Résumé : Vous pouvez déposer plainte pour des violences physiques, psychologiques, sexuelles, verbales ou économiques commises par un conjoint ou un ancien partenaire. En cas de danger, votre sécurité passe avant toute démarche. Vous pouvez ensuite réunir les preuves utiles, demander une protection et solliciter un avocat pour vous accompagner.

Vous hésitez à déposer plainte pour violence conjugale parce que vous craignez de ne pas être crue, de ne pas avoir assez de preuves ou de provoquer une nouvelle réaction violente. Pourtant, vous n’avez pas à attendre une nouvelle agression. Si vous êtes en danger, contactez immédiatement les services d’urgence. Pour préparer une protection familiale et judiciaire à Paris, vous pouvez aussi demander notre accompagnement pour une ordonnance de protection à Paris.

Les chiffres disponibles montrent l’ampleur du phénomène.

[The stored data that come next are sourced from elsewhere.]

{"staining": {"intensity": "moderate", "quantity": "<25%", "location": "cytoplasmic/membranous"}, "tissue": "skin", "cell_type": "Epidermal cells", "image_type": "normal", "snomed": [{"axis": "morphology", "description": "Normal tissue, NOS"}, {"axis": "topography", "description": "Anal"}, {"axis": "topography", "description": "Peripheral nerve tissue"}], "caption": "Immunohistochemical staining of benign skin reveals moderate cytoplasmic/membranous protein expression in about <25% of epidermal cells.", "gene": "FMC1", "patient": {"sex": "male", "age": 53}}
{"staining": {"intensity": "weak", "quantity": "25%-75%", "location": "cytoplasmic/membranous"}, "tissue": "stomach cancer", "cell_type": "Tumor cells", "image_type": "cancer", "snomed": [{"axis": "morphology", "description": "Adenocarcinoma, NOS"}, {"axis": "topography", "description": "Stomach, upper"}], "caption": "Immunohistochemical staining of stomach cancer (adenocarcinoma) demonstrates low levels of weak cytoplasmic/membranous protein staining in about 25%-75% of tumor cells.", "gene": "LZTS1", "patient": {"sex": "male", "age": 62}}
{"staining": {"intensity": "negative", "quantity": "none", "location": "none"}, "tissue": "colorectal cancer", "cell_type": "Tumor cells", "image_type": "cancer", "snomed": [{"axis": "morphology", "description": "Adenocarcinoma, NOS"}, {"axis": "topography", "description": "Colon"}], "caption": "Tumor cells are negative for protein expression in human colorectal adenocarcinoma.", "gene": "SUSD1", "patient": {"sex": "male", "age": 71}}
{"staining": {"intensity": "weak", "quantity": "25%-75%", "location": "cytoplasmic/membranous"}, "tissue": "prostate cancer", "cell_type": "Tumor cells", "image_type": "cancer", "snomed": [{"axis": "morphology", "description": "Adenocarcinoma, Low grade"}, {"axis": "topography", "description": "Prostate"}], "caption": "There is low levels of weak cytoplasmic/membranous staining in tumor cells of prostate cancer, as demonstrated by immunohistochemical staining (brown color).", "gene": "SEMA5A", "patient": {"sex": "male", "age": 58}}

En 2024, les services de sécurité ont enregistré 272 400 victimes de violences commises par un partenaire ou un ancien partenaire. Selon les chiffres 2024, seule une victime sur six a porté plainte pour les faits subis. Ce constat rappelle l’importance d’un accompagnement clair, sans pression et adapté à votre situation.

Que faire si vous êtes en danger avant de porter plainte ?

Votre sécurité doit rester la priorité. Si l’auteur des violences se trouve près de vous, éloignez-vous lorsque cela est possible. Rejoignez un lieu sûr, comme le domicile d’un proche, un commissariat, une brigade de gendarmerie ou un service hospitalier.

En cas d’urgence immédiate, appelez les services de secours. Si vous ne pouvez pas parler au téléphone, utilisez un dispositif permettant d’écrire aux secours lorsque vous pouvez le faire sans vous exposer. N’annoncez pas votre départ si cela augmente le risque pour vous ou pour vos enfants.

Vous pouvez préparer un plan de mise en sécurité. Gardez, si possible, vos documents d’identité, vos moyens de paiement, vos médicaments et les documents concernant vos enfants. Conservez ces éléments dans un lieu inaccessible à l’auteur des violences.

Ne supprimez pas les messages menaçants, les courriels ou les photographies. Évitez toutefois de consulter ces éléments devant la personne violente. Votre sécurité numérique compte également. Modifiez vos mots de passe depuis un appareil sûr et vérifiez les connexions à vos comptes.

Si une intervention pénale doit être organisée rapidement, vous pouvez solliciter notre accompagnement par un avocat en urgence à Paris. Une intervention rapide peut aider à cadrer les premières démarches et à préserver vos intérêts.

Comment déposer plainte pour violence conjugale ?

Vous pouvez vous rendre dans un commissariat de police ou une brigade de gendarmerie. Choisissez le service où vous vous sentez le plus en sécurité. Vous n’avez pas besoin d’attendre que l’auteur des violences soit présent ou qu’une nouvelle agression survienne.

Expliquez les faits dans l’ordre chronologique. Donnez les dates, les lieux, les paroles prononcées, les gestes commis et les conséquences sur votre santé. Mentionnez aussi les violences antérieures lorsqu’elles permettent de comprendre le contexte.

Les violences conjugales ne se limitent pas aux coups. Vous pouvez signaler des violences psychologiques, des menaces, des humiliations, un contrôle permanent, des violences sexuelles ou une privation de ressources. Les messages répétés, la surveillance et les pressions peuvent également être utiles à décrire.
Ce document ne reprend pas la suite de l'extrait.